Companion planting is a technique used to create a natural plant or tree resource for protection, nutrition or both. Companion planting takes two or more different species of plants and puts them together in a symbiotic environment.
The use of companion planting for pear trees is twofold: the companion plants protect the pear tree from many forms of pests, and simultaneously attract beneficial insects; some companion plants also provide needed minerals for the pear tree.
Flowering plants are used in companion planting as both a secondary defense for boring pests and as a soil modifier to the root system. Examples of flowering plants used in companion planting would be poached eggplant, goldenrod and morning glory.
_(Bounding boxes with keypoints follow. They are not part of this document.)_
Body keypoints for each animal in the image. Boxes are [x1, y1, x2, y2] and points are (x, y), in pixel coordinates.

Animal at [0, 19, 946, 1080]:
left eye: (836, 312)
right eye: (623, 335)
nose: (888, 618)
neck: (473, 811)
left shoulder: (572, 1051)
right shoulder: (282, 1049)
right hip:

Bee balm and borage can also be used as companion planting for pear trees. Nasturtium is a vine used mainly for protection.
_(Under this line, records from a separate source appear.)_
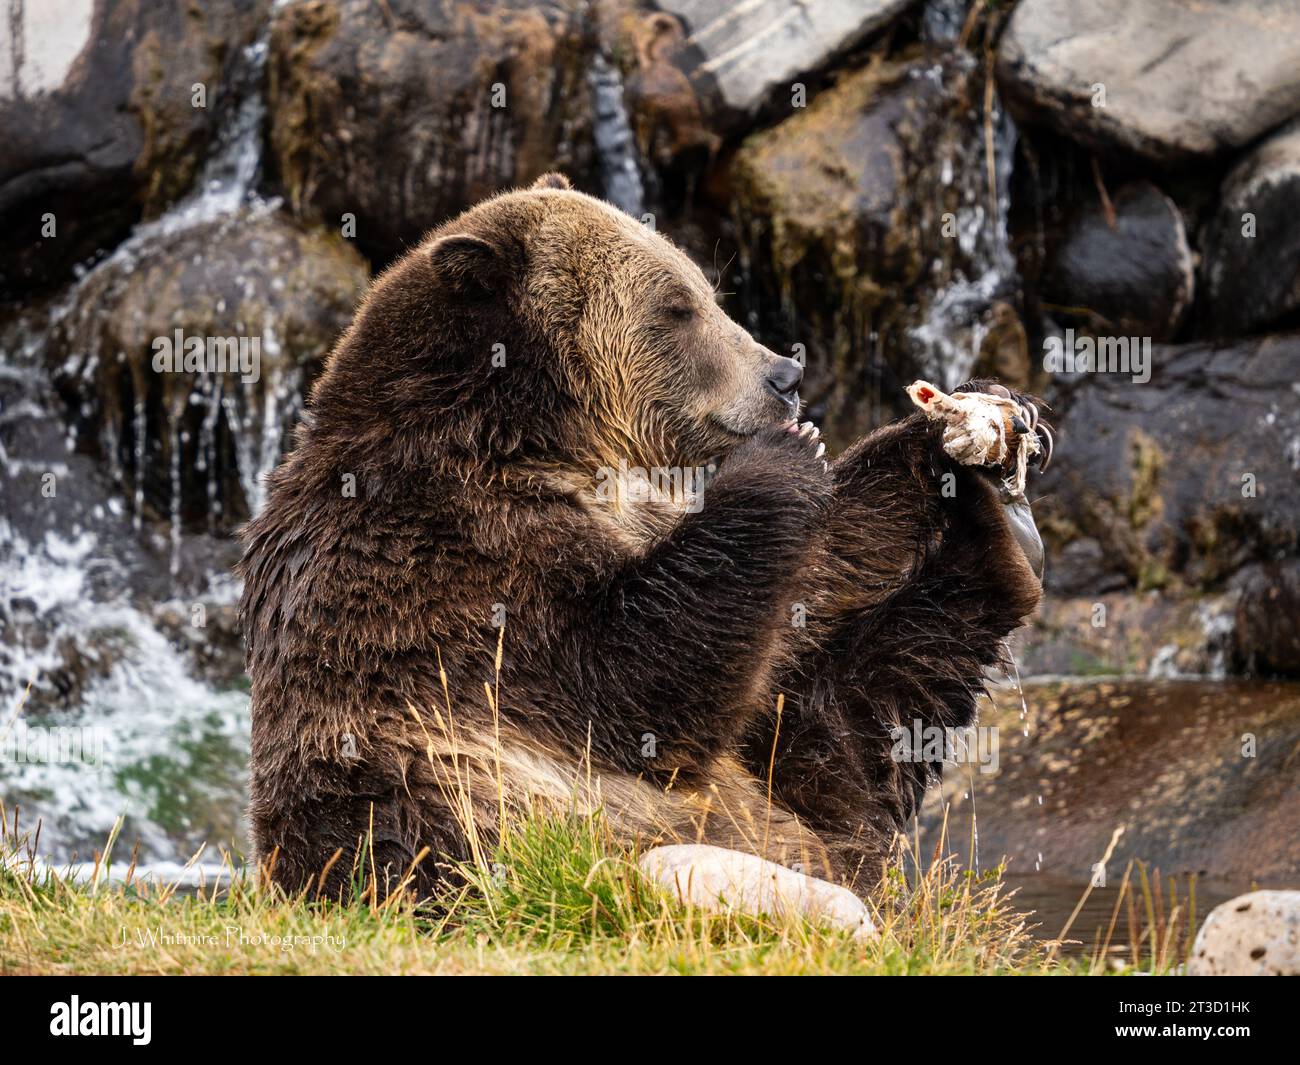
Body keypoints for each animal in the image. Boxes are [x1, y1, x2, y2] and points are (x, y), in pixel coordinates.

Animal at [236, 172, 1045, 899]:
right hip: (422, 806)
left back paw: (995, 526)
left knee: (871, 707)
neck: (536, 437)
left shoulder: (637, 515)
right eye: (676, 307)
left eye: (708, 292)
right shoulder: (456, 561)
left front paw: (942, 427)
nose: (784, 376)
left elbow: (807, 599)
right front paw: (778, 461)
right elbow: (631, 680)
Legumes can be used to add nitrogen to the soil, according to the National Sustainable Agriculture Information Service. Legumes, such as clover, also act as ground cover to protect roots and trunk bases. Another companion planting method is to grow peanut plants, beans or peas around the base of the pear tree; plant seeds around the root area and allow the plant vines to grow up the trunk. As they fill in, the vines provide protective cover. Chamomile can be used to attract wasps and hoverflies, as well as release calcium, potassium and sulfur into the soil during dormant states; garlic will provide similar benefits at a faster rate.
Pear Tree Benefits
The benefits of companion planting for pear trees depends on the companion plant. Eggplant, goldenrod and morning glory attract ladybugs; the ladybugs in turn eat aphids, which suck the sap and nutrients from the leaves of the tree. Bee balm and borage bring bees and wasps to the tree, who in turn help with pollination; borage also adds minerals such as calcium and potassium to the soil. Nasturtium protects the tree from coddling moths and fruit tree borers by climbing up the trunk, thereby creating an added barrier. The African marigold blossoms send off a chemical that wards off nematodes, which can boar into the wood.
One of the side benefits of companion planting with pear trees is the floral results. Many plants such as nasturtium, clover, morning glory and African marigolds will provide colorful blossoms during the warmer seasons that will add to the landscaping. Another benefit is with the legumes planted around the base. These can be used as a food source as well as a companion to the pear tree. Nature lovers will enjoy watching the bees and hummingbirds as they pollinate and collect nectar. Sulfur is a natural herbicide that can control weeds around the tree.